--- DATASET RECORDS Enclosed Below ---

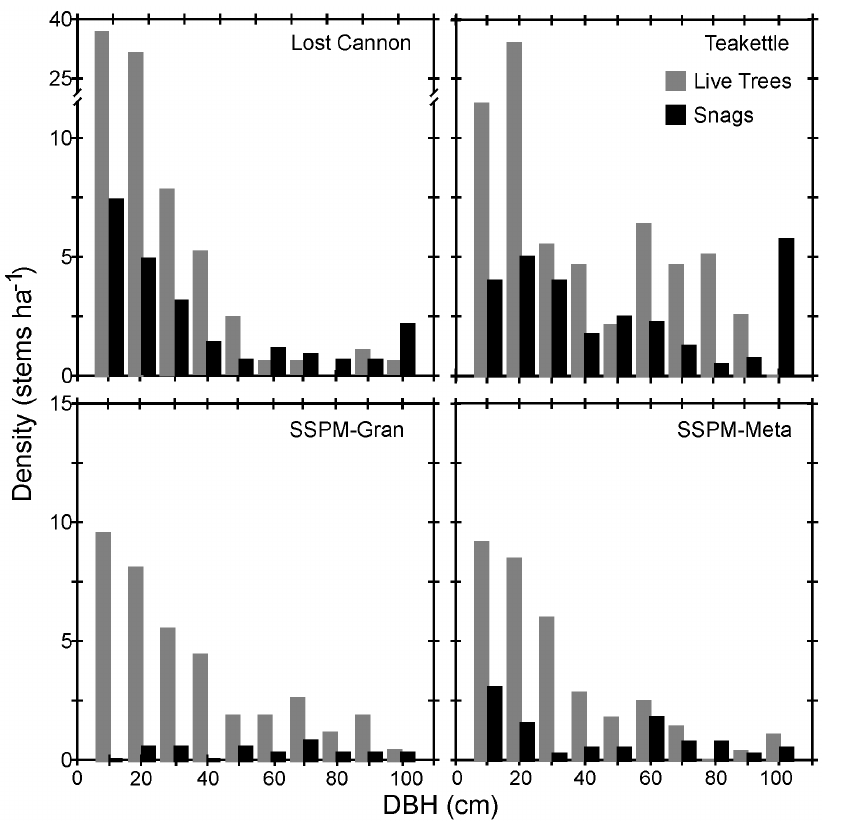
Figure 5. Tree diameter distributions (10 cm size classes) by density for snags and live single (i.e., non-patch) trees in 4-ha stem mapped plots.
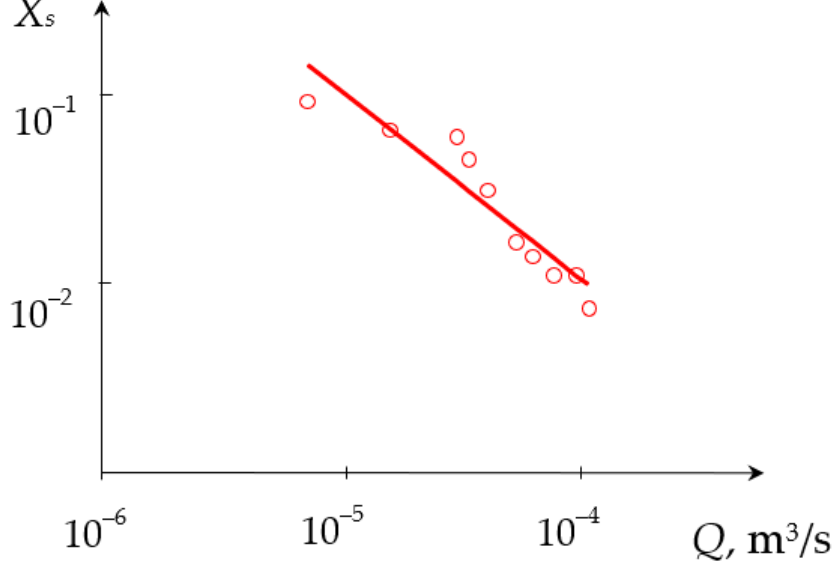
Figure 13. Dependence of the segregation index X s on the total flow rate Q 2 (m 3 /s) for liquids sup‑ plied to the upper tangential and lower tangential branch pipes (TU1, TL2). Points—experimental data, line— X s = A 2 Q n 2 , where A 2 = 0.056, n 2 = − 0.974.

--- End of Enclosed DATASET RECORDS ---
--- DATASET RECORDS Enclosed Below ---

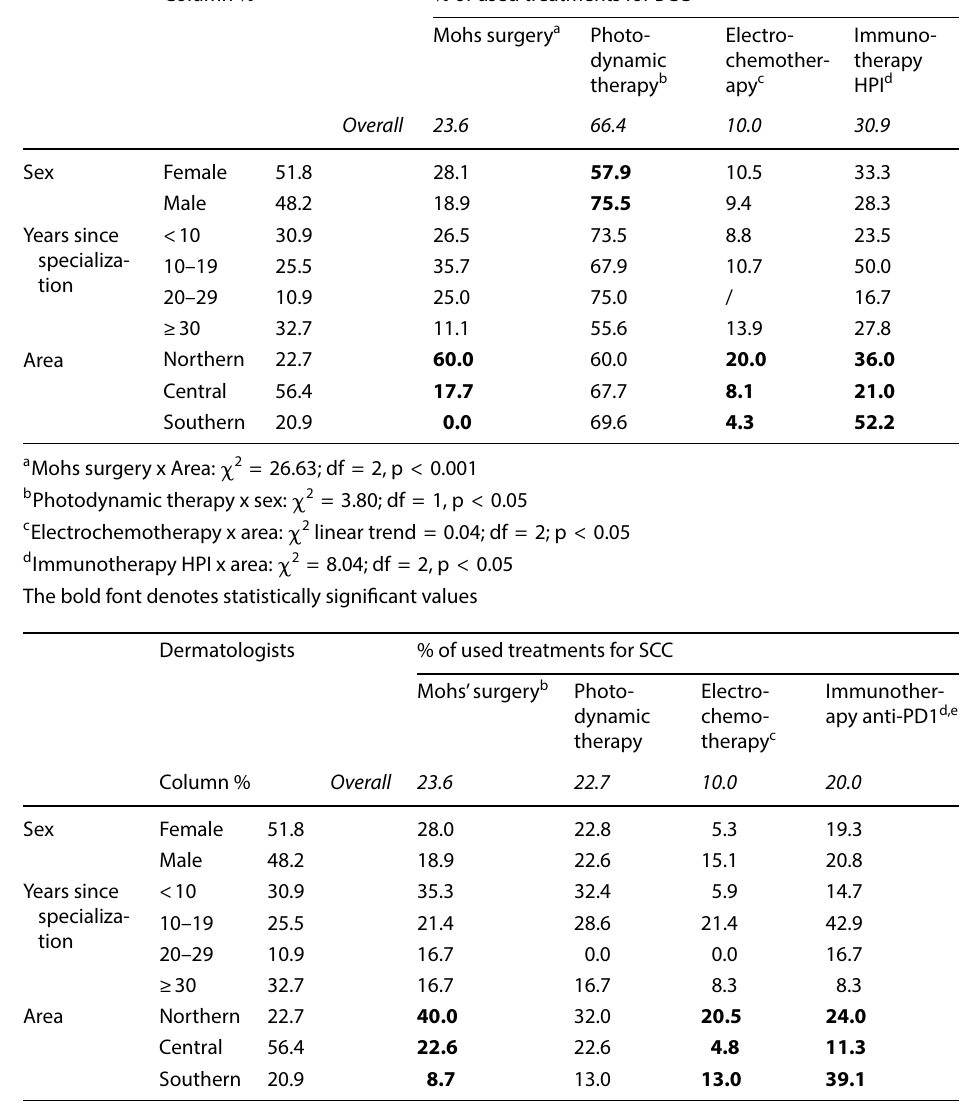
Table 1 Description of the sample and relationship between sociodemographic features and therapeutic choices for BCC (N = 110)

--- End of Enclosed DATASET RECORDS ---

**WHAT IS EXPECTED:**
Whenever the word "Figure" occurs in a line above, copy that line.

**TASK RESPONSE:**
Figure 5. Tree diameter distributions (10 cm size classes) by density for snags and live single (i.e., non-patch) trees in 4-ha stem mapped plots.
Figure 13. Dependence of the segregation index X s on the total flow rate Q 2 (m 3 /s) for liquids sup‑ plied to the upper tangential and lower tangential branch pipes (TU1, TL2). Points—experimental data, line— X s = A 2 Q n 2 , where A 2 = 0.056, n 2 = − 0.974.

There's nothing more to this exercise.